The manufacturing sector was the largest drag on the economy, followed by utilities, wholesale and trade and transportation and warehousing.

The report noted shutdowns at Canada’s two largest railways contributed to a decline in transportation and warehousing.

A preliminary estimate for September suggests real gross domestic product grew by 0.3 per cent.

Statistics Canada’s estimate for the third quarter is weaker than the Bank of Canada’s projection of 1.5 per cent annualized growth.

The latest economic figures suggest ongoing weakness in the Canadian economy, giving the central bank room to continue cutting interest rates.

But the size of that cut is still uncertain, with lots more data to come on inflation and the economy before the Bank of Canada’s next rate decision on Dec. 11.

“We don’t think this will ring any alarm bells for the (Bank of Canada) but it puts more emphasis on their fears around a weakening economy,” TD economist Marc Ercolao wrote.

The central bank has acknowledged repeatedly the economy is weak and that growth needs to pick back up.

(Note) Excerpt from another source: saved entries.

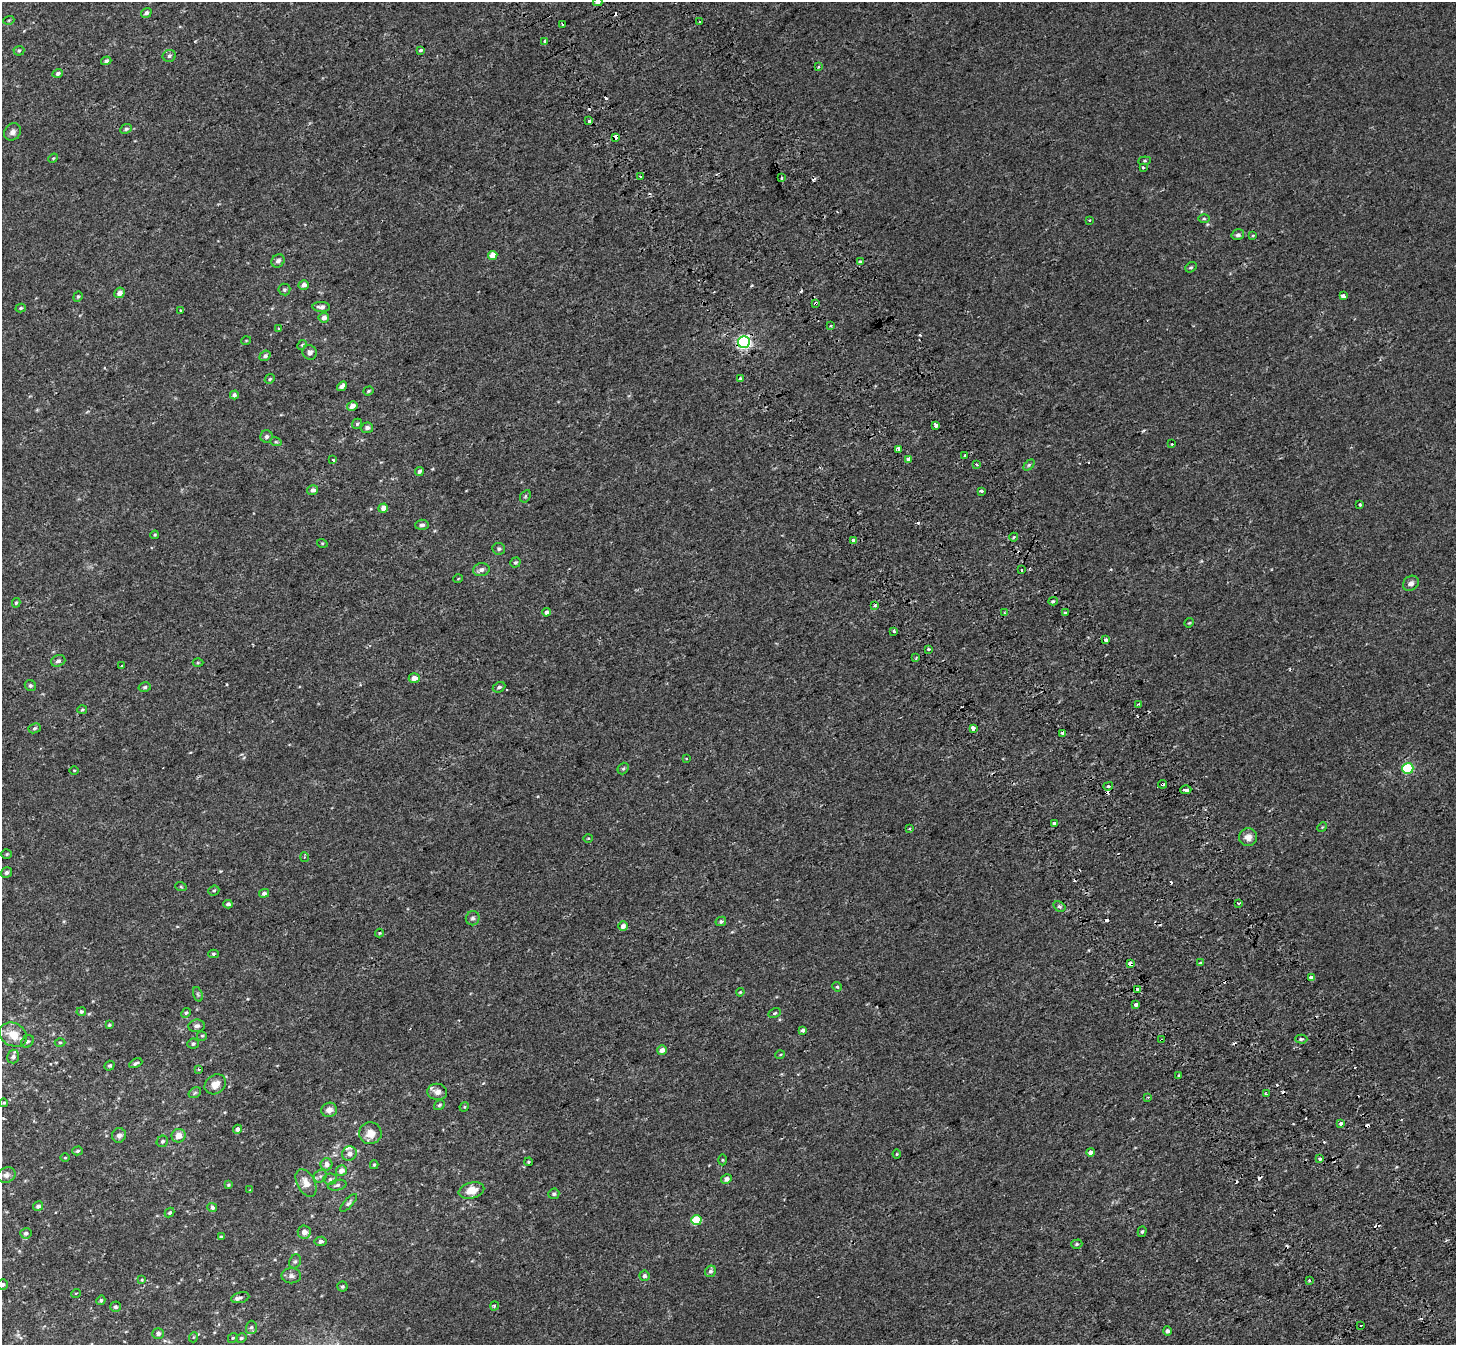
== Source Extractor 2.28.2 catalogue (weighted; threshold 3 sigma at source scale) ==
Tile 6 of 4 x 4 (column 2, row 2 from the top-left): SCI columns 1546-2999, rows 2948-4290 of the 5984 x 5853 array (HDU 1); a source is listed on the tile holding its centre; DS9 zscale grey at full resolution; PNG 1458 x 1347 px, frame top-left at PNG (2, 2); each listed source drawn as its Kron ellipse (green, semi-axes under 4 px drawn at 4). Shown black and unused: <1% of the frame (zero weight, under 2 of 3 exposures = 5% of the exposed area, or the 3 px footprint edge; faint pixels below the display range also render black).
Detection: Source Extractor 2.28.2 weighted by HDU 2 'WHT'; one run over the whole footprint, this tile lists its part. Background 0.00134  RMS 0.0026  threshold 0.0118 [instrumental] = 3 sigma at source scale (4.5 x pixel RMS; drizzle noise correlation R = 1.50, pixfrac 1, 0.0396/0.0396 arcsec/px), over >= 5 px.
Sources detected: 254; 28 cosmic-ray / hot-pixel residue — neither listed nor drawn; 1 inside a brighter listed object's ellipse — not listed separately; the other 225 listed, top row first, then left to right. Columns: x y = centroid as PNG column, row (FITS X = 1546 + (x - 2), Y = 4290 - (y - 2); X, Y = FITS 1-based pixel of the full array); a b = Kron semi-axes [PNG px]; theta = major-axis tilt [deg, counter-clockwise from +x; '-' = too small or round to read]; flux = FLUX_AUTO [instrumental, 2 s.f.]
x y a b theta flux
598 2 5 3 - 0.79
146 13 5 4 - 0.71
9 20 5 3 - 0.24
700 22 3 2 - 0.32
562 25 3 3 - 2
545 42 4 3 - 1.1
420 50 3 3 - 0.81
19 51 5 5 - 0.36
169 56 6 6 - 0.54
106 61 5 4 - 0.52
819 67 3 3 - 0.25
58 73 5 4 - 0.69
589 121 3 3 - 3.7
126 129 6 4 26 0.57
13 132 9 8 - 1
615 137 3 3 - 2.7
53 158 5 4 - 0.26
1144 161 6 4 6 0.31
1143 168 3 3 - 0.34
640 176 3 2 - 0.3
781 178 4 2 - 0.25
1204 219 5 3 - 0.28
1089 220 4 3 - 0.29
1238 235 6 5 - 0.64
1253 236 4 3 - 0.23
493 255 5 4 - 2.8
278 261 7 6 - 0.8
860 262 4 3 - 1.4
1191 267 6 4 38 0.35
304 285 5 5 - 1.3
284 290 6 6 - 0.4
119 293 5 5 - 1.4
1343 296 4 4 - 2.3
78 297 5 4 - 0.33
816 303 3 3 - 0.82
321 307 9 5 -2 0.98
21 308 5 4 - 0.42
181 311 4 3 - 0.31
324 318 5 5 - 1.5
831 326 3 3 - 0.47
278 328 3 3 - 1.1
246 341 5 3 - 0.18
744 342 6 6 - 47
302 345 5 4 - 0.31
310 352 7 7 - 0.75
265 356 6 5 - 0.7
740 378 3 3 - 0.72
270 379 5 4 - 0.31
342 386 5 4 - 0.76
368 391 5 4 - 0.32
234 395 4 4 - 0.75
352 406 5 4 - 1.6
357 424 5 5 - 0.38
936 425 3 3 - 3.3
367 428 6 5 - 0.77
266 436 6 6 - 0.61
276 442 6 3 -17 0.29
1172 444 3 2 - 0.89
898 450 3 3 - 2.1
965 456 3 3 - 0.53
333 459 3 3 - 0.35
909 459 4 3 - 4.1
977 464 3 2 - 0.46
1029 465 6 4 45 0.34
419 471 4 4 - 0.52
313 490 6 5 - 0.98
981 491 4 3 - 1.3
525 496 7 5 60 0.33
1360 505 3 2 - 0.27
383 508 5 4 - 1.4
422 525 6 5 - 0.61
155 535 4 3 - 0.27
1014 537 4 3 - 0.21
853 541 3 3 - 4
322 543 5 3 - 0.22
499 549 6 6 - 0.57
515 563 5 5 - 0.41
481 570 8 6 12 0.98
1021 570 3 3 - 1.1
458 579 5 3 - 0.18
1411 583 8 7 - 1
1053 601 4 4 - 0.37
16 603 5 4 - 0.41
875 605 3 3 - 0.36
546 612 4 4 - 0.99
1004 613 4 3 - 0.36
1065 613 3 3 - 1.3
1189 623 5 3 - 0.24
894 631 4 3 - 0.57
1106 640 4 3 - 1.3
928 649 4 3 - 0.73
916 658 3 2 - 0.3
58 661 7 5 19 0.67
198 663 5 3 - 0.23
121 666 3 3 - 0.79
414 678 5 4 - 1.7
30 685 6 5 - 0.48
145 687 6 4 15 0.46
499 687 6 5 - 0.58
1138 704 4 4 - 0.28
82 710 5 3 - 0.29
34 728 6 5 - 0.5
973 728 4 3 - 4.2
1063 734 3 3 - 2.8
686 759 3 3 - 0.25
1408 768 6 5 - 13
623 769 6 5 - 0.34
74 770 4 3 - 0.21
1162 784 4 3 - 0.97
1108 786 5 4 - 0.34
1186 790 5 3 - 3.3
1055 823 4 3 - 2.1
1322 827 5 4 - 0.24
909 829 3 2 - 0.24
1248 837 9 9 - 1.6
588 838 4 3 - 0.2
7 854 5 4 - 0.31
304 857 5 3 - 0.27
6 872 6 5 - 0.63
181 887 6 3 -19 0.24
214 891 6 5 - 0.37
264 893 5 4 - 0.79
1239 903 3 3 - 0.52
228 904 4 4 - 0.76
1059 907 6 4 -33 0.43
473 918 7 6 - 0.64
721 921 5 4 - 0.48
623 926 5 4 - 1.3
379 933 4 4 - 0.24
213 954 5 4 - 0.37
1201 963 4 3 - 2.1
1130 964 4 3 - 18
1311 978 4 4 - 4.2
837 987 5 4 - 0.29
1138 989 4 3 - 2.1
740 992 4 3 - 0.27
198 994 7 4 -70 0.34
1136 1005 3 3 - 2.8
81 1012 4 4 - 0.47
186 1013 5 4 - 0.35
774 1013 6 4 27 0.4
109 1025 4 4 - 0.34
197 1026 8 6 7 0.89
803 1030 4 3 - 0.66
13 1035 14 11 -29 4
202 1036 5 5 - 0.34
1301 1039 6 4 -1 0.47
1162 1040 4 3 - 0.55
27 1041 7 5 40 0.5
60 1043 5 3 - 0.25
193 1044 6 5 - 0.5
662 1050 5 4 - 1.4
780 1055 5 3 - 0.23
13 1057 7 6 - 0.77
136 1063 7 3 26 0.49
110 1066 5 4 - 0.46
199 1069 3 2 - 0.28
1179 1075 3 3 - 1.1
215 1084 11 9 36 2.2
437 1092 10 8 -6 1.7
195 1093 7 5 31 0.41
1266 1094 3 3 - 0.33
1148 1097 3 3 - 0.41
4 1103 4 3 - 0.29
439 1105 6 4 36 0.47
464 1107 5 4 - 0.24
329 1110 8 7 - 1.5
1341 1123 3 3 - 1.2
237 1129 4 4 - 0.85
370 1133 11 11 - 2.7
119 1135 7 7 - 0.84
179 1136 7 6 - 2.2
162 1141 6 5 - 0.42
77 1151 5 4 - 0.42
1091 1152 4 4 - 1.4
349 1154 7 7 - 1.3
897 1154 4 4 - 0.24
65 1158 4 3 - 0.21
1320 1159 3 3 - 2.4
722 1160 5 3 - 0.26
528 1162 4 3 - 0.26
326 1164 6 6 - 1.2
374 1165 4 3 - 0.34
341 1170 5 5 - 1.5
6 1175 9 7 22 0.96
320 1176 7 6 - 0.66
330 1179 6 5 - 0.56
726 1179 5 4 - 0.93
306 1183 15 9 -63 2.4
228 1185 4 4 - 0.32
337 1185 9 5 12 0.68
250 1190 4 4 - 0.19
471 1190 13 8 15 3
554 1194 5 5 - 0.41
349 1203 11 4 48 0.58
38 1206 5 5 - 0.68
212 1208 5 4 - 0.68
169 1213 5 4 - 0.39
696 1220 5 5 - 9.6
304 1232 7 6 - 1.5
1142 1232 5 4 - 0.4
26 1233 5 5 - 0.76
221 1237 4 3 - 0.36
320 1241 6 4 9 0.65
1077 1244 6 4 17 0.41
295 1261 7 5 67 0.52
710 1271 6 5 - 0.61
291 1276 10 7 -1 0.82
644 1276 5 5 - 0.67
142 1280 4 3 - 0.22
1309 1280 4 3 - 0.28
3 1285 6 5 - 0.53
342 1286 5 5 - 0.43
76 1293 5 3 - 0.18
240 1298 9 5 14 0.69
101 1300 5 4 - 0.37
494 1306 5 3 - 0.26
116 1307 5 5 - 0.54
1361 1325 3 3 - 0.59
251 1327 7 5 88 0.55
1167 1331 4 4 - 0.73
158 1333 5 5 - 0.86
194 1337 5 3 - 0.2
233 1338 5 4 - 0.32
241 1338 5 4 - 0.44
Overlapping masked pixels (flux is a lower limit): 7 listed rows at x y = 615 137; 816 303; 744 342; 1162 784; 1186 790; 1130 964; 1162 1040
Isophote crosses this tile's border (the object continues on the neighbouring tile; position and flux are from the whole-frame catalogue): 2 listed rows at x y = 598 2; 3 1285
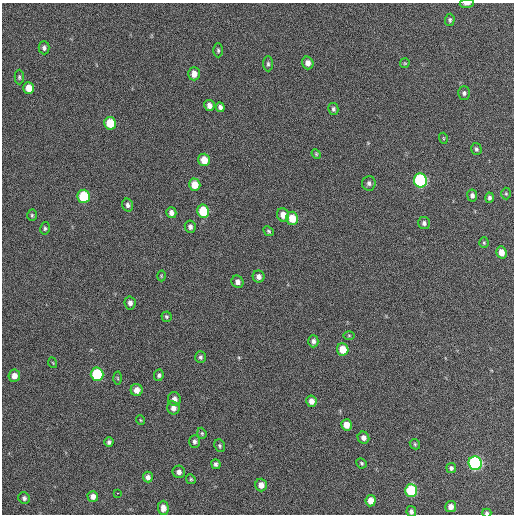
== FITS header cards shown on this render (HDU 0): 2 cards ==
NAXIS1  =                  512 / Axis length
NAXIS2  =                  512 / Axis length

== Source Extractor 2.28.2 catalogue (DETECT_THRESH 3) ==
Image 512 x 512 px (HDU 0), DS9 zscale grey, 1 PNG px = 1 image px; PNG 516 x 516 px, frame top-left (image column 1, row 512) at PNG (2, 3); each listed source drawn as its Kron ellipse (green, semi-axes under 4 px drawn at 4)
Background 427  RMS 20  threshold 59.5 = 3 sigma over >= 5 px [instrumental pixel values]
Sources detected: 81; all 81 listed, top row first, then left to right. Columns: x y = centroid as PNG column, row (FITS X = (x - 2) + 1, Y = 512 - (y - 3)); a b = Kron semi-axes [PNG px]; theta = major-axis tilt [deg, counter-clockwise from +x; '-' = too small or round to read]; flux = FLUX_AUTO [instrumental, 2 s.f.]
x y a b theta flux
467 4 7 3 3 4400
450 20 6 5 - 2700
44 48 6 5 - 3700
218 50 7 4 -89 2400
308 63 6 5 - 7400
405 63 5 4 - 1400
268 64 7 5 -89 2600
194 74 7 5 -88 11000
19 77 7 4 90 2400
29 88 6 5 - 14000
464 93 6 6 - 3300
209 105 5 5 - 6400
220 107 5 4 - 4600
333 109 6 5 - 2900
110 123 6 6 - 34000
443 138 5 3 - 1200
476 149 6 5 - 2800
316 154 5 4 - 1500
204 160 6 5 - 19000
420 180 7 6 - 190000
369 183 7 7 - 4200
195 185 6 5 - 20000
506 194 6 5 - 1800
472 195 6 5 - 4300
84 196 6 6 - 58000
489 198 5 4 - 3200
128 205 6 5 - 4300
203 211 6 6 - 45000
171 213 5 5 - 5400
32 215 5 4 - 2000
283 215 7 6 - 12000
292 218 7 6 - 22000
424 223 6 6 - 4200
190 227 6 5 - 4400
45 228 6 5 - 2500
269 231 5 4 - 2000
484 243 5 4 - 1700
501 252 6 5 - 12000
161 276 5 3 - 1300
259 277 6 6 - 6100
238 282 6 5 - 6400
130 303 6 5 - 5700
166 317 5 5 - 2100
349 335 6 4 0 1500
313 341 6 5 - 4100
343 349 6 5 - 22000
200 357 6 5 - 2800
53 363 5 3 - 1200
97 374 7 6 - 77000
159 375 6 4 83 2900
14 376 6 5 - 10000
118 378 6 4 -87 1800
137 390 6 6 - 10000
174 399 7 6 - 6800
311 401 6 5 - 9100
173 408 7 6 - 6900
140 420 5 3 - 1200
346 425 5 5 - 13000
202 433 6 4 -70 1800
363 438 6 5 - 5900
194 441 6 5 - 3600
109 442 5 4 - 3200
415 444 6 4 -47 1800
220 446 6 5 - 2400
361 463 5 5 - 2000
475 463 7 6 - 240000
216 464 5 4 - 3300
451 468 5 5 - 3700
179 472 6 6 - 5600
148 477 5 5 - 5500
191 479 5 4 - 1700
261 485 6 6 - 10000
411 490 6 6 - 76000
118 493 3 2 - 5000
93 496 5 5 - 6900
24 498 6 5 - 3100
371 501 6 5 - 14000
451 507 5 5 - 8000
163 508 7 5 -89 7000
411 511 5 4 - 4400
487 513 4 3 - 3000
At the frame edge (FLAGS 8, measured only in part): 3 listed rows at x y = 467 4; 411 511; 487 513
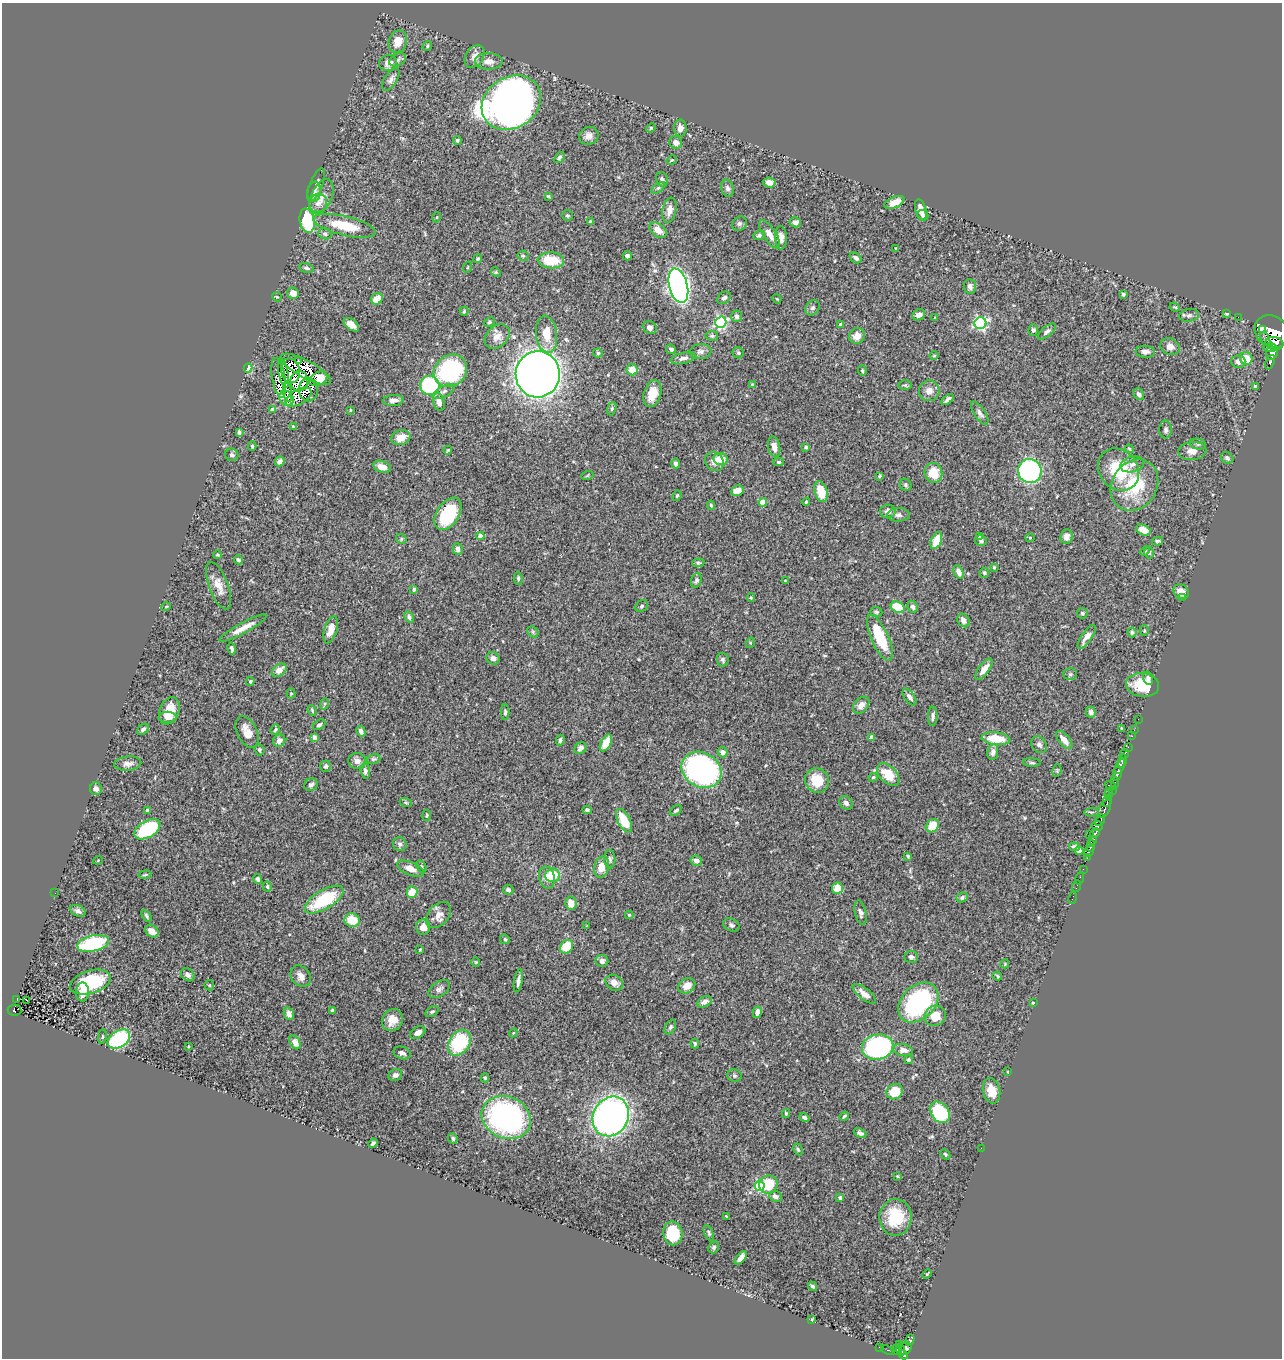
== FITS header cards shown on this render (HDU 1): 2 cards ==
NAXIS1  =                 1280
NAXIS2  =                 1356

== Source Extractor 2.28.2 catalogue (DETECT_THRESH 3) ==
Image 1280 x 1356 px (HDU 1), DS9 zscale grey, 1 PNG px = 1 image px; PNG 1284 x 1360 px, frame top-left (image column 1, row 1356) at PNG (2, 3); each listed source drawn as its Kron ellipse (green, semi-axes under 4 px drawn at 4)
Background 0.48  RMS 0.023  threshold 0.0696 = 3 sigma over >= 5 px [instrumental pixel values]
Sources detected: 410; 4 with non-positive FLUX_AUTO (blend fragments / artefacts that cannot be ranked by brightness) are neither listed nor drawn; the other 406 listed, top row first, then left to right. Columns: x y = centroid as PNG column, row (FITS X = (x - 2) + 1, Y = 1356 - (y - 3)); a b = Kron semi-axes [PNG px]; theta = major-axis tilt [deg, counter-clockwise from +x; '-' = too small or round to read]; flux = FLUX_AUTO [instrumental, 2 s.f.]
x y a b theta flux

Last week, the Bank of Canada delivered a half-percentage point interest rate cut in response to inflation returning to its two per cent target.

Governor Tiff Macklem wouldn’t say whether the central bank will follow up with another jumbo cut in December and instead said the central bank will take interest rate decisions one a time based on incoming economic data.

The central bank is expecting economic growth to rebound next year as rate cuts filter through the economy.